One day, I was following my diet as per usual and finished my "dinner" at 3:00 p.m.. However, it was a busy day with meetings lined up for 6 hours straight. By the time it was time to go to bed at 9:00 p.m, I felt extremely irritable and tired. I checked my blood sugar levels using Veri and saw that it was dropping fast. Though it meant breaking my fast, I grabbed a snack, and my blood sugar climbed up within range. This was a wake-up call, and, thanks to this insight, I now mold my diet around the day.

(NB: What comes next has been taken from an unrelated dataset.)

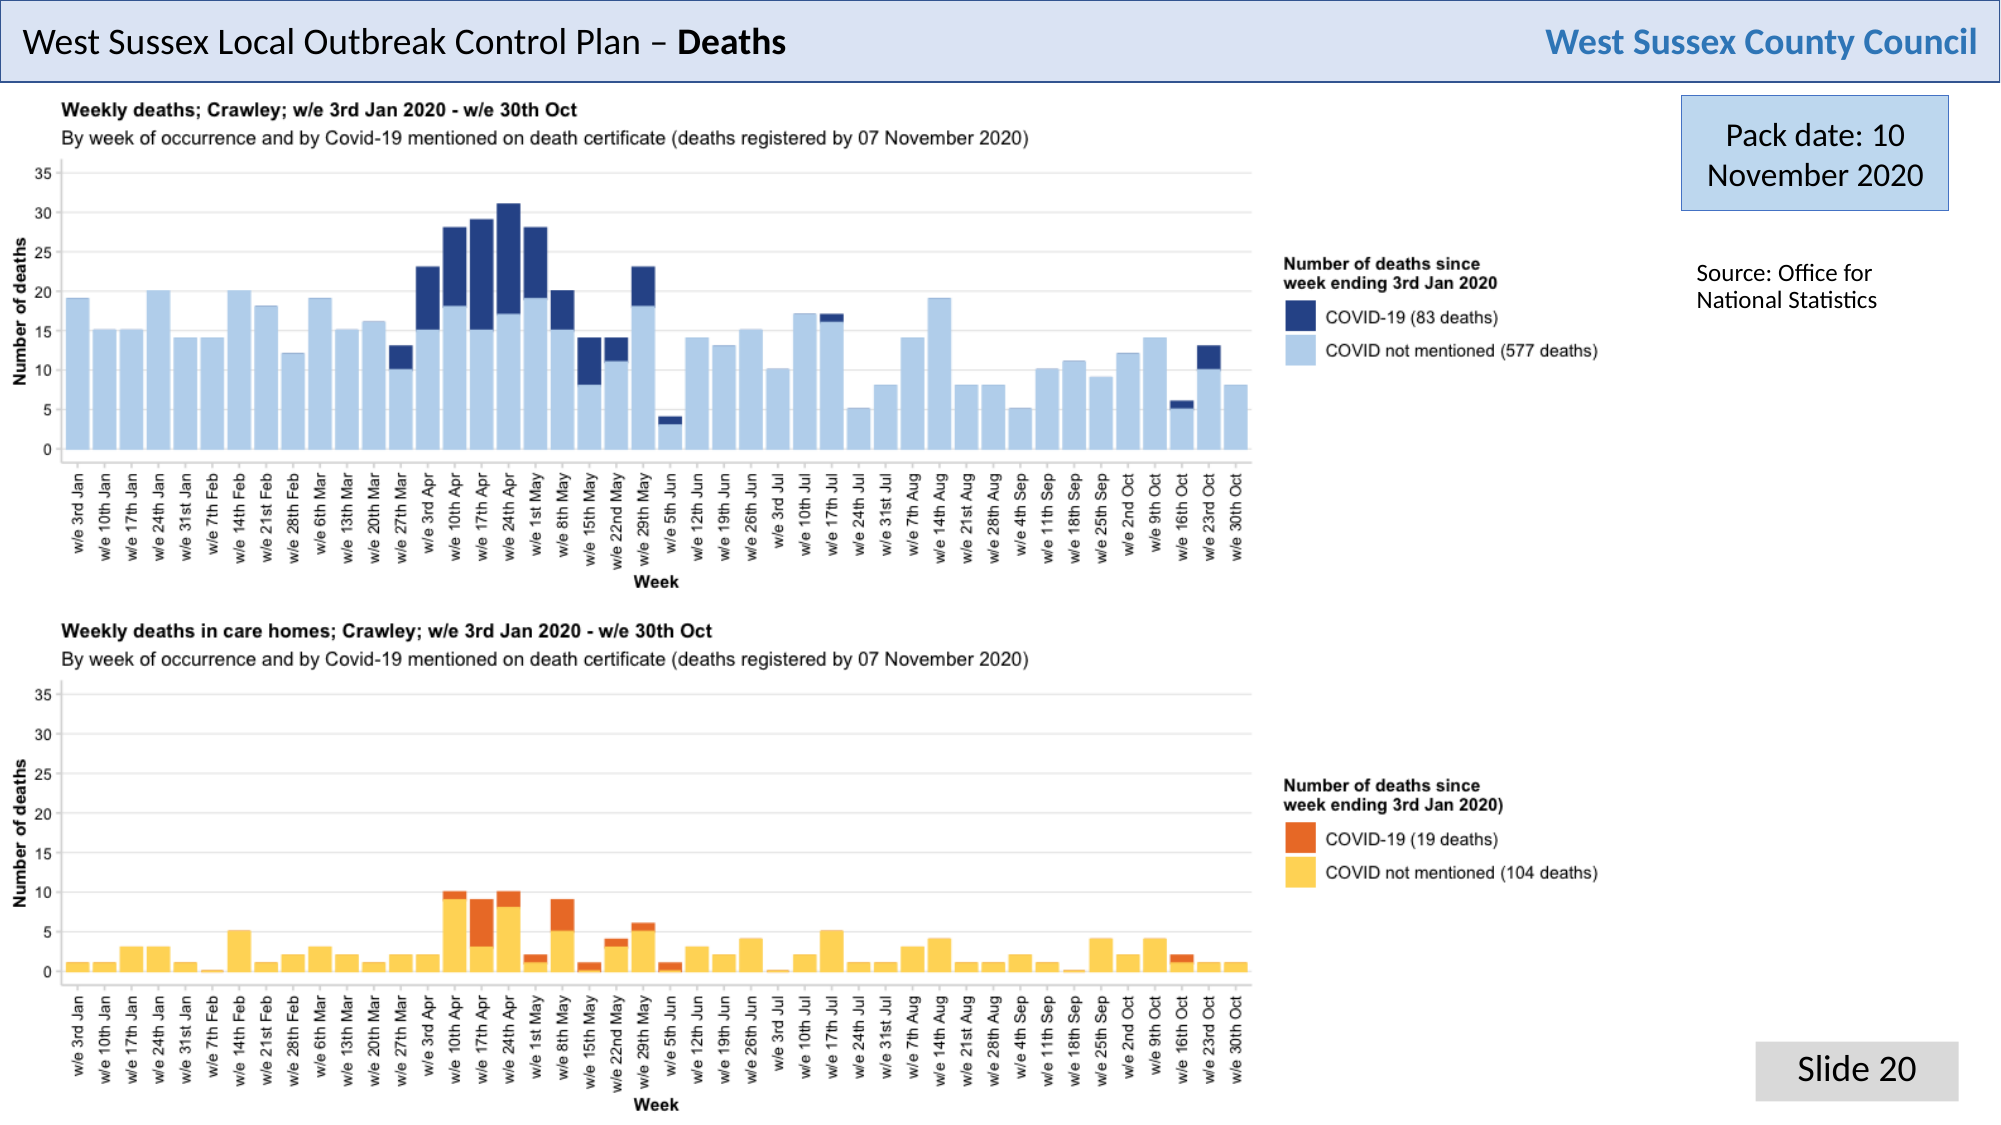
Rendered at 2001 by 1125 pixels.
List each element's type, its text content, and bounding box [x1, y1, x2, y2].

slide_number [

4. Adjust your diet as needed

Intermittent fasting is not a long-term, one-stop solution. Our body is a marvelous machine and years of evolution have poised us to adapt very quickly. Therefore, repetitive dietary habits are bound to plateau your progress. Switching between meals with different carbohydrate density and glycemic index is advisable in order to ensure steady and continuous progress.

I, personally, switch between high- and low-carb days depending on my exercise regime and having a bird's eye view on my blood glucose levels help me be conscious of the needs of my body and mold my diet accordingly.

5. Listen to your body

To find the diet that works best for you, you need to experiment and see what your body responds to. This is why I enjoy intermittent fasting. You can play with your eating schedule very easily. Choose one that fits your lifestyle and that your body responds to. Once you figure out when you should be eating, then you can move on to the harder part: what you should be eating. As always, your mileage will vary, but the most important thing is that you're covering ground and moving forward.

This is why it’s so important to listen to your body, instead of sticking to a fixed regimen. I’ve noticed that there’s a sweet spot every day—a time period to stop your fasting window (8 a.m. for me). If you break your fast too early, you’ll miss out the energy that could’ve been used to get more work done. If you break your fast too late, you’ll start to get agitated and lose focus during the day. Every day is different, so make sure to experiment and find what works for you.